#### EXTRACTED TEXT
>> START

Tuesday, March 28, 2006

I'm loosing my mind! That's right, I'm going to set it free to run around for awhile....

OK, here's one of my pet peeves.... I'm not the world's best speller by any means, although I usually know when a word looks wrong and have the sense to look it up in a dictionary. And if I'm not the official king of typos thanks to my fat fingers, at least I'm a member of the royal family. Sometimes my fingers just get typing faster than my brain can keep up, or vice versa, and I make stupid mistakes like putting "it's" instead of "its" or "they're" instead of "their" even though I know better.

These are always isolated incidents, though, and I never make the same mistake twice in a row. What I can't understand, though, are people who consistently use "loose" instead of "lose". And by consistently I mean every time they write it, often multiple times in a single paragraph. We're not talking about confusion over punctuation here (I'll admit that the whole "its/it's" thing doesn't make a whole lot of sense); we're talking about two completely different words, folks!

>> END

#### GIVEN PROBLEM
Quote the post about mixing up "loose" and "lose" word for word, starting at the words "These are always" and stopping after "different words, folks!".

#### SOURCE DATA
>> START

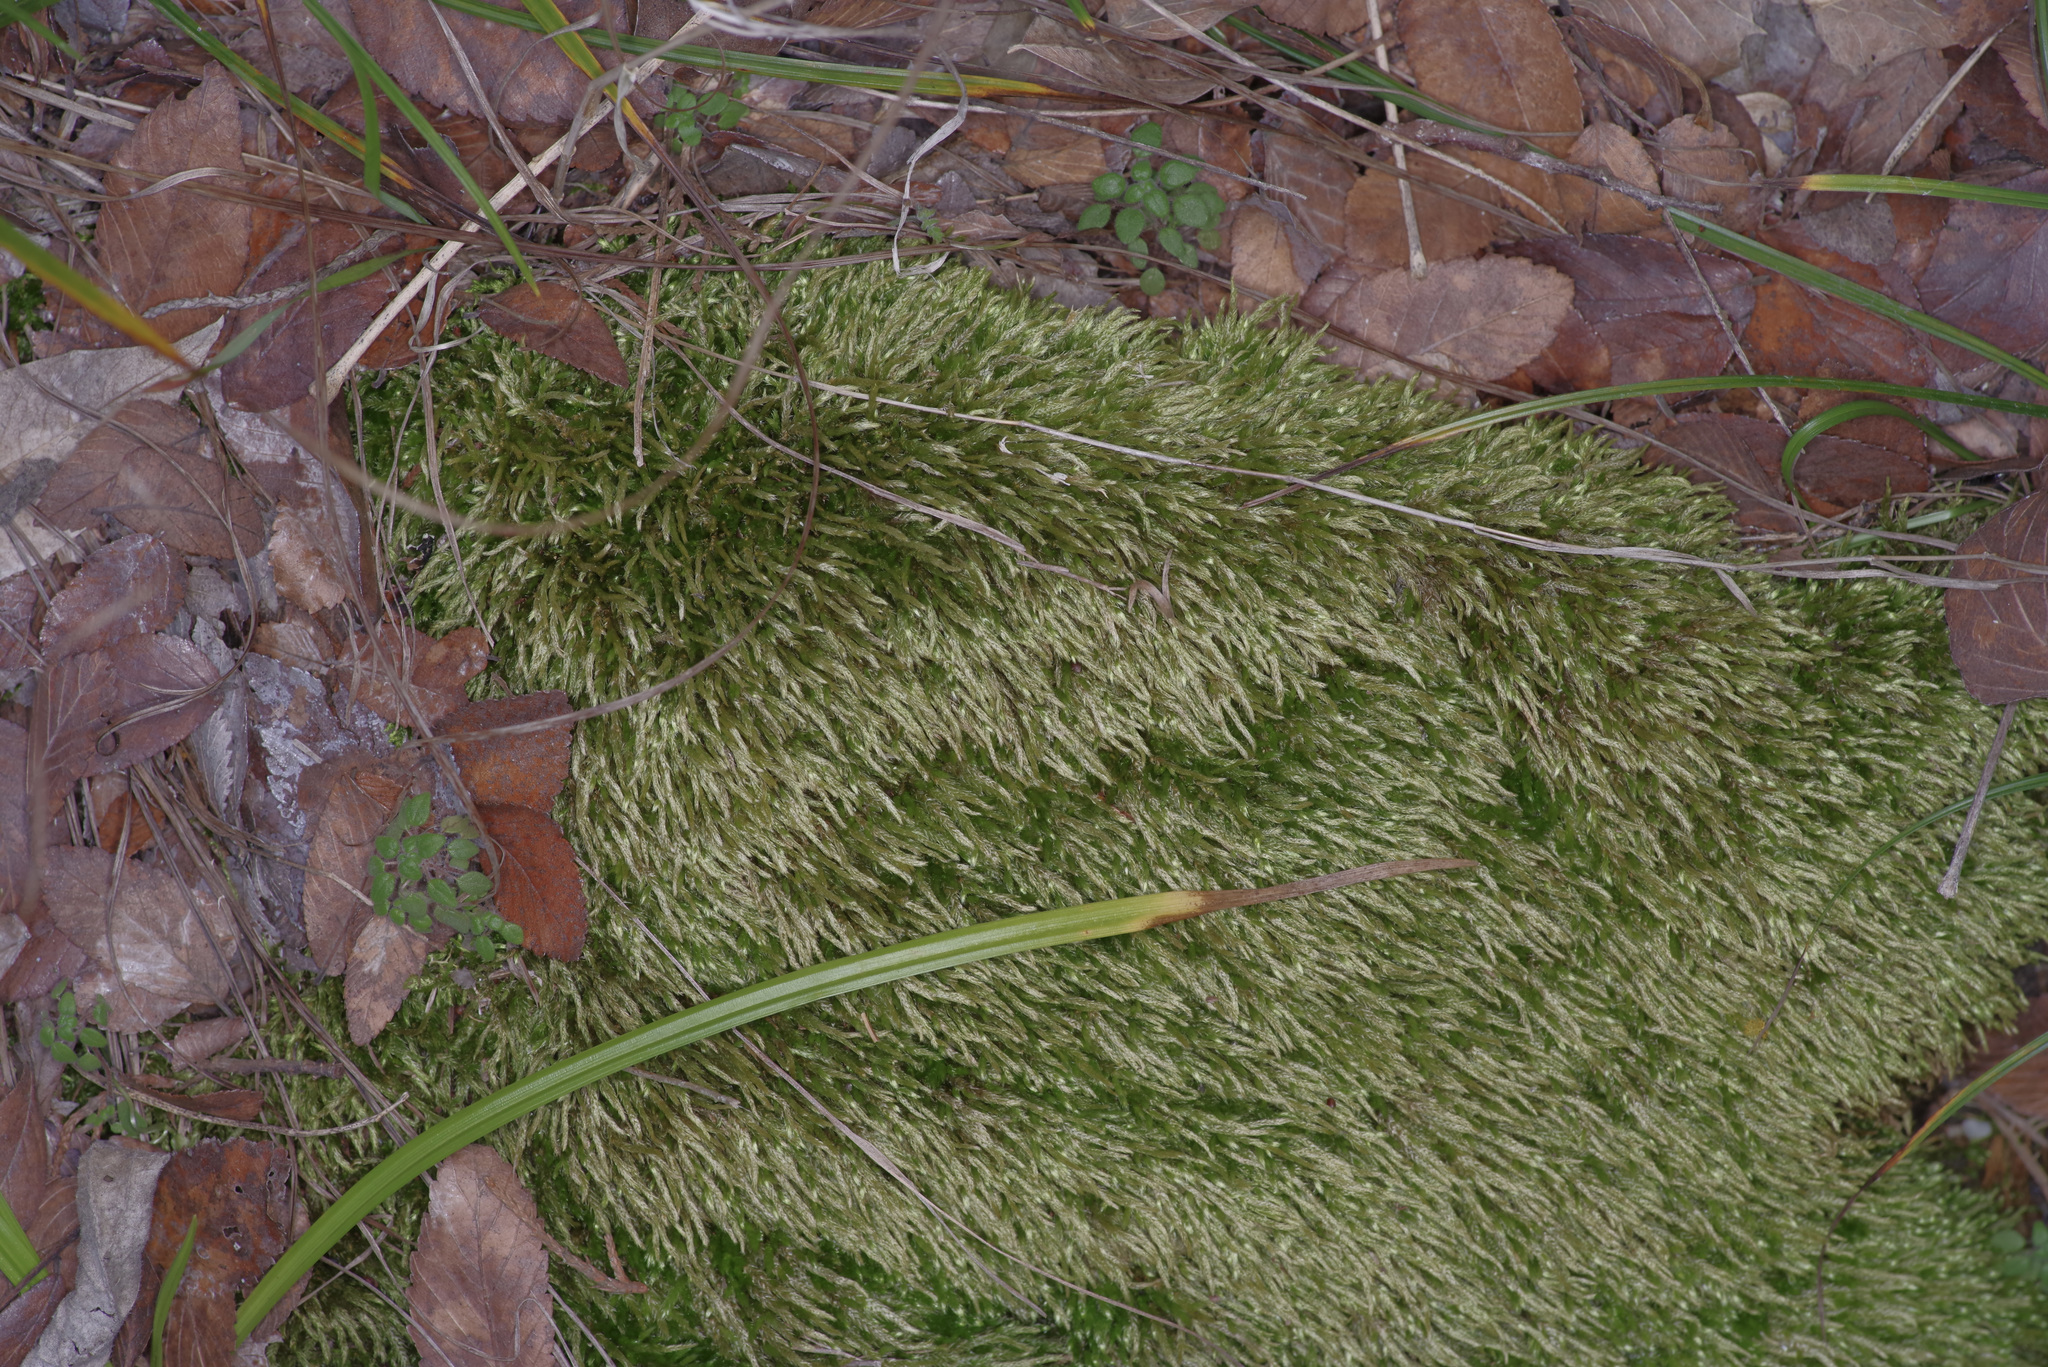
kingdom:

>> END

#### COMPLETE OUTPUT
These are always isolated incidents, though, and I never make the same mistake twice in a row. What I can't understand, though, are people who consistently use "loose" instead of "lose". And by consistently I mean every time they write it, often multiple times in a single paragraph. We're not talking about confusion over punctuation here (I'll admit that the whole "its/it's" thing doesn't make a whole lot of sense); we're talking about two completely different words, folks!